In this government of 61 – it wasn’t even sworn in with a full complement of 61 votes, but rather 60-59 – it is only as strong as its weakest link. So Bennett, in his role as team leader, needs to keep abreast of what is going on, what is making the ministers uncomfortable, and where the potential pitfalls are.
These types of meetings – again, meetings Netanyahu was not known for – will provide Bennett with valuable information about what is going on inside his unorthodox government.
One of the biggest criticisms of Netanyahu’s last few years was that the government was just not managed well and that the country was plagued by a lack of good governance. One of the biggest selling points of the current government is that the ministers are “coming to work” to manage the ministries they are controlling.
That mind-set was apparent in the text of the speech Bennett delivered to the Knesset on Sunday. His was not a visionary speech, not one of a grand vision for peace or Israel’s place in the Middle East; rather, he presented a work plan – this is what the new government plans to do for the country: A, B and C.
And if Bennett keeps to that script, he could win the respect of his colleagues. If he keeps to the script of being a good manager, the “prime manager,” he will get and keep their cooperation.
His job now is to conduct the orchestra that is this cabinet according to sheet music agreed upon by all the different members of the symphony.
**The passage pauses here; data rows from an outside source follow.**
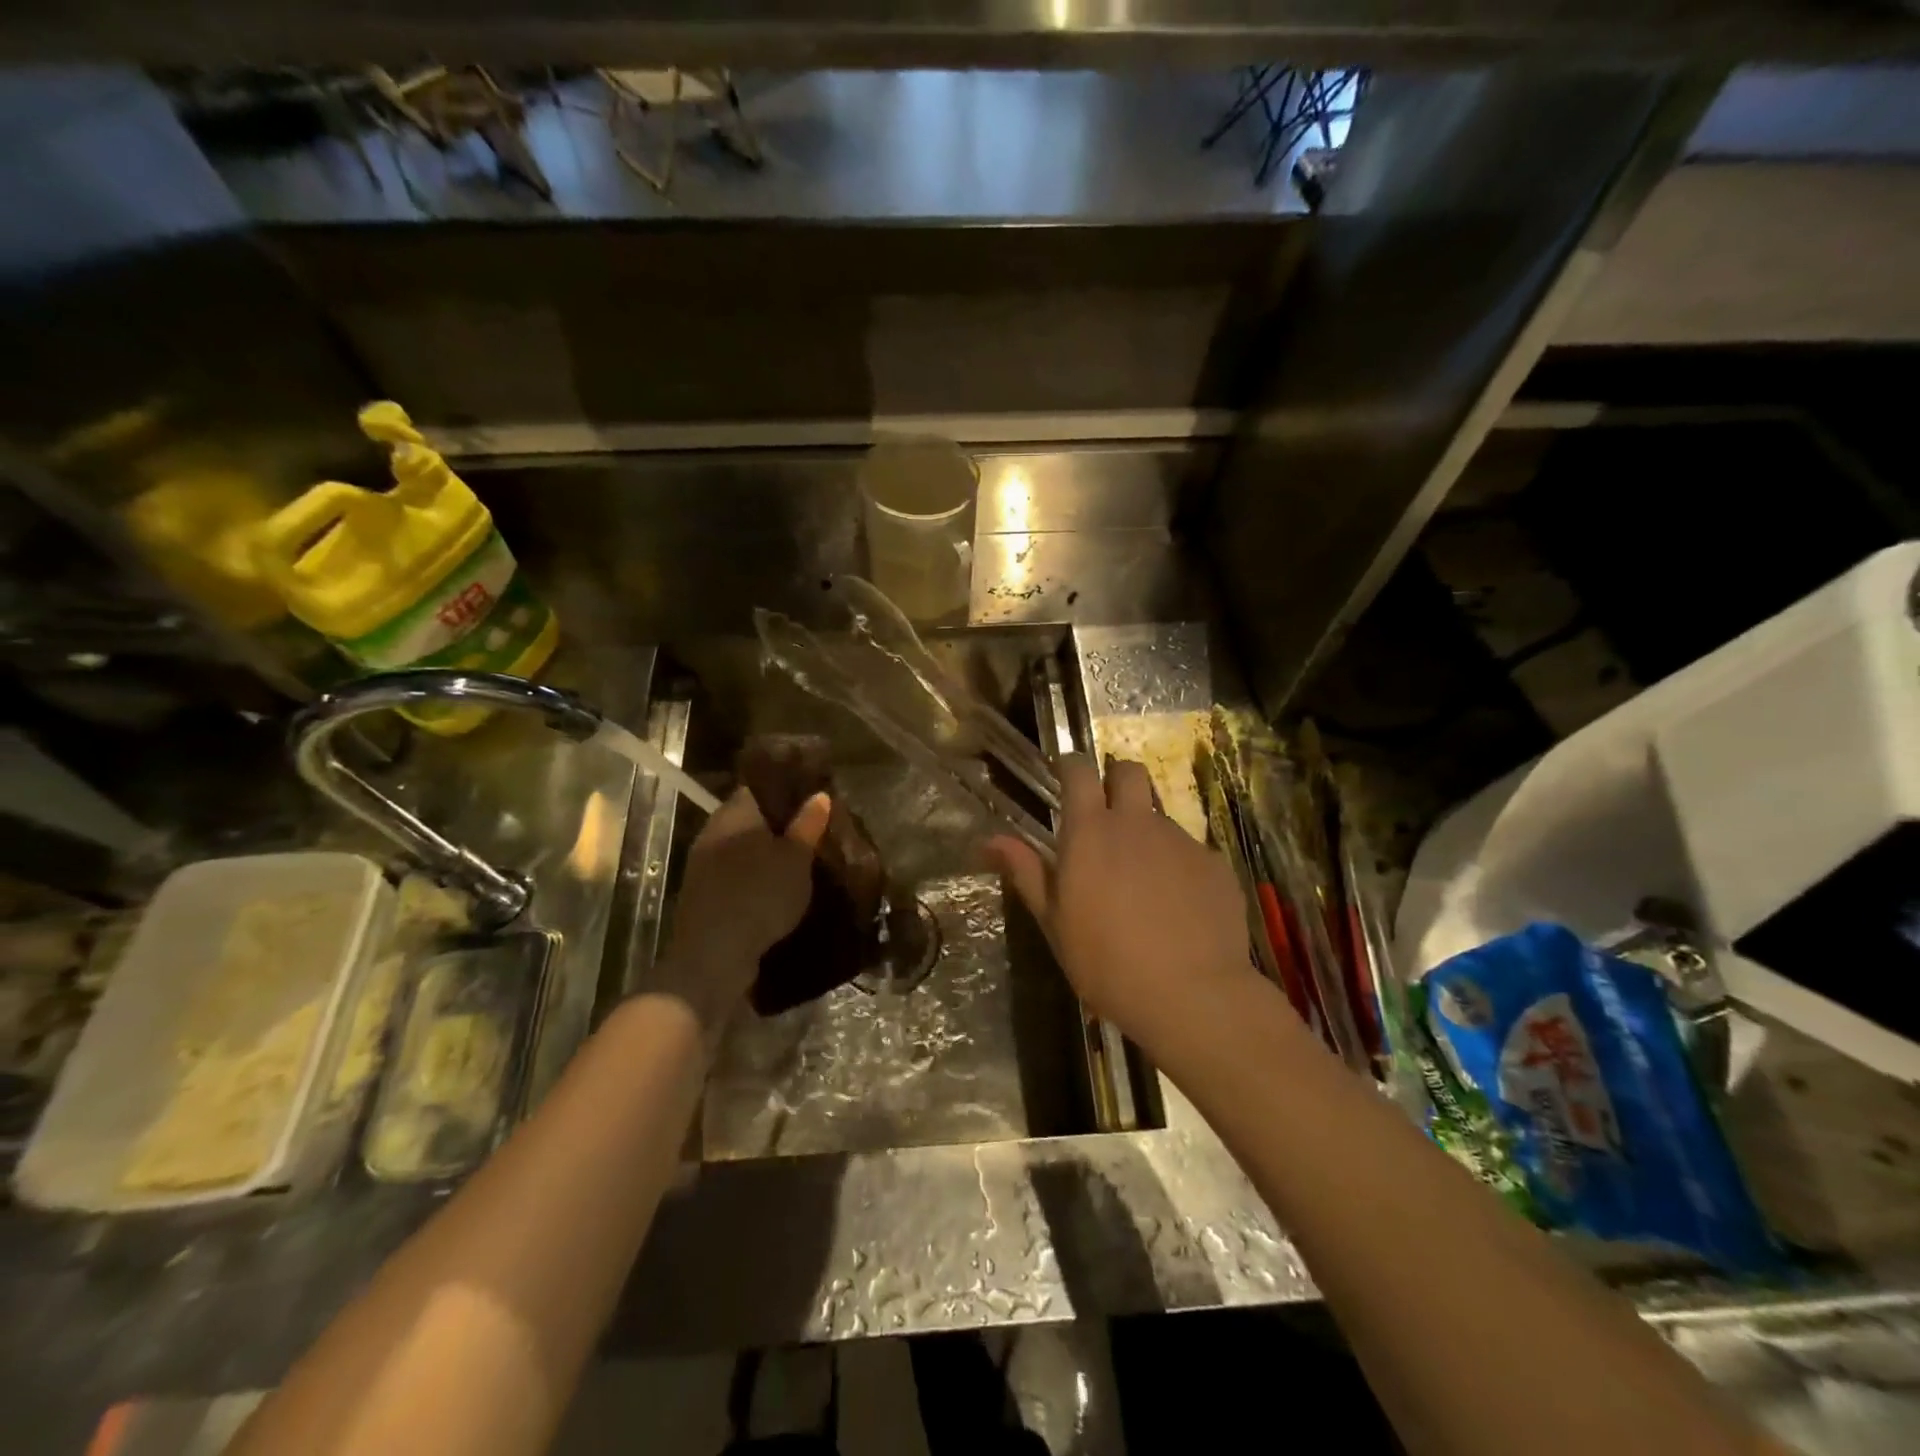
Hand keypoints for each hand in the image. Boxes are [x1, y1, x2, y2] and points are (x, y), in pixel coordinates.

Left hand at [658, 787, 830, 1028]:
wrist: (714, 956)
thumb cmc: (759, 895)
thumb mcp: (796, 859)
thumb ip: (808, 825)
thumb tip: (819, 795)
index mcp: (734, 813)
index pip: (759, 788)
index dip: (786, 791)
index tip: (811, 799)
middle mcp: (713, 832)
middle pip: (750, 819)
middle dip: (778, 826)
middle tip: (813, 833)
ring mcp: (703, 865)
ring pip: (742, 850)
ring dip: (766, 856)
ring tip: (800, 863)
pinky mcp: (703, 896)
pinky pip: (735, 876)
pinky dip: (755, 879)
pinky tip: (777, 891)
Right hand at [987, 754, 1254, 1055]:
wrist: (1192, 995)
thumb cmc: (1106, 962)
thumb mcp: (1055, 922)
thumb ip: (1026, 872)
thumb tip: (990, 839)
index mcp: (1091, 831)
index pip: (1078, 770)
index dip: (1070, 766)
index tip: (1065, 777)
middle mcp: (1138, 823)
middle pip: (1129, 772)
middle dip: (1117, 781)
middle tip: (1108, 816)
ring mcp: (1181, 841)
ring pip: (1160, 817)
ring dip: (1147, 834)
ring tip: (1144, 883)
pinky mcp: (1215, 864)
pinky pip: (1192, 853)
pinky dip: (1180, 869)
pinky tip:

It is not to come in with an original score of his own and try to impose it on an orchestra made up of different musicians with wildly different tastes in music.
Bennett needs to demonstrate through actions to his cabinet that he is there in the capacity as a manager, not someone trying to play politics, score political points, or foist his world view – a world view that is in the minority in this government – upon them.
He can also win their respect by sharing the credit and making sure he makes each party in the coalition feel that it matters and that their voice is important and being heard. He will win their respect by saying, “We,” not “I,” as he did during Sunday’s speech in the Knesset, thanking Foreign Minister Yair Lapid by name for showing “national responsibility, political generosity, and without whom we would not be here today.”
This is a managerial style in stark contrast with what the country has become accustomed to under Netanyahu, where the perception he created was that he brought the coronavirus vaccines to Israel and defeated the pandemic, that he charted the Abraham Accords, that he was responsible for the country’s dramatic economic turnaround. He was never known as someone especially fond of sharing the credit.
In Netanyahu’s government, it was largely about him. For Bennett to succeed, he will need to ensure that it is not about him, but rather that he is part of a whole, a team effort.
Otherwise – if the government does become about Bennett, if the government is viewed by his ministerial colleagues as a tool for his self-aggrandizement – it will arouse feelings in them about why he is prime minister, even though he only commands the allegiance of five other MKs. And those feelings of resentment, if acted upon, would doom this particular government.